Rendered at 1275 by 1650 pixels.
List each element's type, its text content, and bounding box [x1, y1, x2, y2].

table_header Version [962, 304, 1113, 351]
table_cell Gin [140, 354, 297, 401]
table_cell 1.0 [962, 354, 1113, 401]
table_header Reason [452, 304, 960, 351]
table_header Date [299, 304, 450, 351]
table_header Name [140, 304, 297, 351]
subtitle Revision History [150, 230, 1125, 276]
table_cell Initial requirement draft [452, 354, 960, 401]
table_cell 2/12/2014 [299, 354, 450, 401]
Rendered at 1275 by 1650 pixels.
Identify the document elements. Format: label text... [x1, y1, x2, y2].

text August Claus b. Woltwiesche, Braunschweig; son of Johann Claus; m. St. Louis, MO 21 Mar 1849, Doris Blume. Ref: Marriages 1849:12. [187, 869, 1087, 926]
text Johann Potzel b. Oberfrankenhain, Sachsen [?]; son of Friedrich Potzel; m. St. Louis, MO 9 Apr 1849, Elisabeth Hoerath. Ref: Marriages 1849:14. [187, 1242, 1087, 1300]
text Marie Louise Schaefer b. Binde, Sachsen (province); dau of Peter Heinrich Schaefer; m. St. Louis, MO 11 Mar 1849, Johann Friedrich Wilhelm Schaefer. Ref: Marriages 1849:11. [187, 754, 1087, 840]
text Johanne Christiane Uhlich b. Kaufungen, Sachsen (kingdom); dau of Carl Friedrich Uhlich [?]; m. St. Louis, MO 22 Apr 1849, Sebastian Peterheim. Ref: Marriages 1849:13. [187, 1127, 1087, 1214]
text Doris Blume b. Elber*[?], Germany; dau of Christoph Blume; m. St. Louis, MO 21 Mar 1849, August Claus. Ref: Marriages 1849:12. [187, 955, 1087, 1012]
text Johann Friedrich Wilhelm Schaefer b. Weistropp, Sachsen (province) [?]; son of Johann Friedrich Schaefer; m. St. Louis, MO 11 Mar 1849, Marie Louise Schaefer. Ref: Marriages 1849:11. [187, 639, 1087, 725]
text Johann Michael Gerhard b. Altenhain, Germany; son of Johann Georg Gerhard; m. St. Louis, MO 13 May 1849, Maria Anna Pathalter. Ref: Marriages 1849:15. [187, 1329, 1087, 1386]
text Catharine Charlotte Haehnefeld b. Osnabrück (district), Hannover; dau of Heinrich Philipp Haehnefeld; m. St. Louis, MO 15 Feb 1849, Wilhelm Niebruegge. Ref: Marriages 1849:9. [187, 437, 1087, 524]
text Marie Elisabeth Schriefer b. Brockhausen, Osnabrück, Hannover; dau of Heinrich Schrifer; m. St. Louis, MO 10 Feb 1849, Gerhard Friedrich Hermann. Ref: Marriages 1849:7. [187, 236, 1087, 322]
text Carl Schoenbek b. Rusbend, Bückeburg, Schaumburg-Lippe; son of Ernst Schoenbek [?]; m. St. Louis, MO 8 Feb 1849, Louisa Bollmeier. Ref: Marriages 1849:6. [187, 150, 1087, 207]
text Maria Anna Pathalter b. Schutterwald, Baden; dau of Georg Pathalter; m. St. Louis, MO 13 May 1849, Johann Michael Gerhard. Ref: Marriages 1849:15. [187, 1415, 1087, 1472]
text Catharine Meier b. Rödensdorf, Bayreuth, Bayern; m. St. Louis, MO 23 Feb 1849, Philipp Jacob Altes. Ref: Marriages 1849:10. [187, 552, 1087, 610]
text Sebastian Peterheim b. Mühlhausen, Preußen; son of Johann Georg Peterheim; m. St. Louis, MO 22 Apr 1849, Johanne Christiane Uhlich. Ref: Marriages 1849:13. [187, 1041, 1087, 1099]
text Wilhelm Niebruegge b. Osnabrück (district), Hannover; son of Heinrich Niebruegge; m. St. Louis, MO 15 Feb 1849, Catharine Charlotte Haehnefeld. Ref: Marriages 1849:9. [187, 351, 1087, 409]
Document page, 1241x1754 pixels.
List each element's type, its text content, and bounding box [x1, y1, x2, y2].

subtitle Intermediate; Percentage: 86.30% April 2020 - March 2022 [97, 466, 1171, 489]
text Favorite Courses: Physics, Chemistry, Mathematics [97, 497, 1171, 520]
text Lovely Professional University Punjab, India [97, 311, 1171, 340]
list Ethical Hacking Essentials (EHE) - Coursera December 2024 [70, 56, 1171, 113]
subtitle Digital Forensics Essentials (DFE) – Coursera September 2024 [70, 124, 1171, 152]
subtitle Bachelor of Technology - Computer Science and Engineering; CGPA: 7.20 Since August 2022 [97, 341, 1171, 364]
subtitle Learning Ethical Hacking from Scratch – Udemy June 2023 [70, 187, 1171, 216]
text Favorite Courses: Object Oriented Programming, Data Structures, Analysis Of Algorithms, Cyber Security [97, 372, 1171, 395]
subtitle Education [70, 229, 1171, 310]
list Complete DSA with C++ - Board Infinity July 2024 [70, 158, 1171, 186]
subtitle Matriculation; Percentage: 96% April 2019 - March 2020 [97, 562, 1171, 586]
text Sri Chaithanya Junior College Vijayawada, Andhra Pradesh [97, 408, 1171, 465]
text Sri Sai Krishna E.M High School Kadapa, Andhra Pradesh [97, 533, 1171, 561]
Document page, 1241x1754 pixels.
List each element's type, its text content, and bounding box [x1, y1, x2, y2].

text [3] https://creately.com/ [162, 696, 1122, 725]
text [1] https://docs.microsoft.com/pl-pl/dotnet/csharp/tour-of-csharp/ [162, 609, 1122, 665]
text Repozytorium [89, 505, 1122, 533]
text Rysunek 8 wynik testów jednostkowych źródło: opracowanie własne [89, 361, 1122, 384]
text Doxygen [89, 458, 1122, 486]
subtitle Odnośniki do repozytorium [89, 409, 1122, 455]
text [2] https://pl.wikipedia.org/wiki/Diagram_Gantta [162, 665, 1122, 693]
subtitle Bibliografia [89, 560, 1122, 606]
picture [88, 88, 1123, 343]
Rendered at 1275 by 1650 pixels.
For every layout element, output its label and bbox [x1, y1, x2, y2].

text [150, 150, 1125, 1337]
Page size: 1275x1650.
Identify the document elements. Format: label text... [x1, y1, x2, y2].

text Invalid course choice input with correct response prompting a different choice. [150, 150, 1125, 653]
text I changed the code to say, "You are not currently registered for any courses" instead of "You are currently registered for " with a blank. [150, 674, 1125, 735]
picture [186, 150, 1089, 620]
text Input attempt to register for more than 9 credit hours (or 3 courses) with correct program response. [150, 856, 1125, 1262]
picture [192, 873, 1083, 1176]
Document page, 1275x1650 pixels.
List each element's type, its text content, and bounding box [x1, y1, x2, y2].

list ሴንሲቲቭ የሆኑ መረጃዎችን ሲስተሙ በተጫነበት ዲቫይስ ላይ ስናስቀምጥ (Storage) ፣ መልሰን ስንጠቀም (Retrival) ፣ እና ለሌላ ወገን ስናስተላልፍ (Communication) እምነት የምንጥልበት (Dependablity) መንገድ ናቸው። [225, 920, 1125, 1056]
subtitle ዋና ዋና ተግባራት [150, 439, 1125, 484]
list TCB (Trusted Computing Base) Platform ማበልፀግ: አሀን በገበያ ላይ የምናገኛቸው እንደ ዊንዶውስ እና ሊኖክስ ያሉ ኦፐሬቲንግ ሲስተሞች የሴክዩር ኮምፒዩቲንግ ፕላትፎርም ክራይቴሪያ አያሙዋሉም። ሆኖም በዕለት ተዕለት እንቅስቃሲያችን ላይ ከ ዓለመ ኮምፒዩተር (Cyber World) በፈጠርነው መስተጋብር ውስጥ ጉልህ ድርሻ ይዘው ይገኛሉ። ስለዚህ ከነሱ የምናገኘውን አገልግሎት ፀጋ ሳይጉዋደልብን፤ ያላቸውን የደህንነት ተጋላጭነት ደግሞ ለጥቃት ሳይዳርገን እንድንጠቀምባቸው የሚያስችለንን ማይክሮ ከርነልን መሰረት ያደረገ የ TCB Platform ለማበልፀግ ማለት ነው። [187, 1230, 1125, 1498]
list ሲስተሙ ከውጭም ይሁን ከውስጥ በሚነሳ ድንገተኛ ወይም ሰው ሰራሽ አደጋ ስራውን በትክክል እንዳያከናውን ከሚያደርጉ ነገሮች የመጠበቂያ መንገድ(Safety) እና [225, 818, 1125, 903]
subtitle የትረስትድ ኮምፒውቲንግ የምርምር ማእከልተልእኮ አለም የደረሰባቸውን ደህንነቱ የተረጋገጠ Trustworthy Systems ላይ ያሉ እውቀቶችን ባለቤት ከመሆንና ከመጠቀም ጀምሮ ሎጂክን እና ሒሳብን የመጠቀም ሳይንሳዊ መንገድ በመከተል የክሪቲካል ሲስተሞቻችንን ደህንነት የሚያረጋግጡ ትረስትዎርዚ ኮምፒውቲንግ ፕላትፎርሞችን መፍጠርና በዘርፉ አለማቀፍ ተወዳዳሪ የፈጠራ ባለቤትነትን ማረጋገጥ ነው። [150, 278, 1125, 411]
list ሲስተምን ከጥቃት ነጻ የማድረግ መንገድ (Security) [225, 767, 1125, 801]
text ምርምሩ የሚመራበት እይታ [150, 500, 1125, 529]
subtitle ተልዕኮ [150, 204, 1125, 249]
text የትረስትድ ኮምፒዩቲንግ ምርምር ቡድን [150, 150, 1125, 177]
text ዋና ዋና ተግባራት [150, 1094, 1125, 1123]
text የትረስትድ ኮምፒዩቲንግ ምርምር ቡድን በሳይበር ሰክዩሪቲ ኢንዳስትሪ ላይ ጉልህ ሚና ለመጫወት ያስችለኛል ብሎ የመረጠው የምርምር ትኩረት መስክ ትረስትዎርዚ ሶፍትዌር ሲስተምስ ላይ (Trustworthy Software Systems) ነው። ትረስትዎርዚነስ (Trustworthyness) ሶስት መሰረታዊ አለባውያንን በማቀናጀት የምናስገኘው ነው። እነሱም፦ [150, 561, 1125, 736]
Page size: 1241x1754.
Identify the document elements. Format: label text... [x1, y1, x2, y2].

_ _ _

▸ What you have to do: Provide an exact transcript of the lines from the one that holds "Document page, 1275x1650 pixels." through the final line of the data above.

▸ Task response:
Document page, 1275x1650 pixels.
List each element's type, its text content, and bounding box [x1, y1, x2, y2].

list ሴንሲቲቭ የሆኑ መረጃዎችን ሲስተሙ በተጫነበት ዲቫይስ ላይ ስናስቀምጥ (Storage) ፣ መልሰን ስንጠቀም (Retrival) ፣ እና ለሌላ ወገን ስናስተላልፍ (Communication) እምነት የምንጥልበት (Dependablity) መንገድ ናቸው። [225, 920, 1125, 1056]
subtitle ዋና ዋና ተግባራት [150, 439, 1125, 484]
list TCB (Trusted Computing Base) Platform ማበልፀግ: አሀን በገበያ ላይ የምናገኛቸው እንደ ዊንዶውስ እና ሊኖክስ ያሉ ኦፐሬቲንግ ሲስተሞች የሴክዩር ኮምፒዩቲንግ ፕላትፎርም ክራይቴሪያ አያሙዋሉም። ሆኖም በዕለት ተዕለት እንቅስቃሲያችን ላይ ከ ዓለመ ኮምፒዩተር (Cyber World) በፈጠርነው መስተጋብር ውስጥ ጉልህ ድርሻ ይዘው ይገኛሉ። ስለዚህ ከነሱ የምናገኘውን አገልግሎት ፀጋ ሳይጉዋደልብን፤ ያላቸውን የደህንነት ተጋላጭነት ደግሞ ለጥቃት ሳይዳርገን እንድንጠቀምባቸው የሚያስችለንን ማይክሮ ከርነልን መሰረት ያደረገ የ TCB Platform ለማበልፀግ ማለት ነው። [187, 1230, 1125, 1498]
list ሲስተሙ ከውጭም ይሁን ከውስጥ በሚነሳ ድንገተኛ ወይም ሰው ሰራሽ አደጋ ስራውን በትክክል እንዳያከናውን ከሚያደርጉ ነገሮች የመጠበቂያ መንገድ(Safety) እና [225, 818, 1125, 903]
subtitle የትረስትድ ኮምፒውቲንግ የምርምር ማእከልተልእኮ አለም የደረሰባቸውን ደህንነቱ የተረጋገጠ Trustworthy Systems ላይ ያሉ እውቀቶችን ባለቤት ከመሆንና ከመጠቀም ጀምሮ ሎጂክን እና ሒሳብን የመጠቀም ሳይንሳዊ መንገድ በመከተል የክሪቲካል ሲስተሞቻችንን ደህንነት የሚያረጋግጡ ትረስትዎርዚ ኮምፒውቲንግ ፕላትፎርሞችን መፍጠርና በዘርፉ አለማቀፍ ተወዳዳሪ የፈጠራ ባለቤትነትን ማረጋገጥ ነው። [150, 278, 1125, 411]
list ሲስተምን ከጥቃት ነጻ የማድረግ መንገድ (Security) [225, 767, 1125, 801]
text ምርምሩ የሚመራበት እይታ [150, 500, 1125, 529]
subtitle ተልዕኮ [150, 204, 1125, 249]
text የትረስትድ ኮምፒዩቲንግ ምርምር ቡድን [150, 150, 1125, 177]
text ዋና ዋና ተግባራት [150, 1094, 1125, 1123]
text የትረስትድ ኮምፒዩቲንግ ምርምር ቡድን በሳይበር ሰክዩሪቲ ኢንዳስትሪ ላይ ጉልህ ሚና ለመጫወት ያስችለኛል ብሎ የመረጠው የምርምር ትኩረት መስክ ትረስትዎርዚ ሶፍትዌር ሲስተምስ ላይ (Trustworthy Software Systems) ነው። ትረስትዎርዚነስ (Trustworthyness) ሶስት መሰረታዊ አለባውያንን በማቀናጀት የምናስገኘው ነው። እነሱም፦ [150, 561, 1125, 736]
Page size: 1241x1754.
Identify the document elements. Format: label text... [x1, y1, x2, y2].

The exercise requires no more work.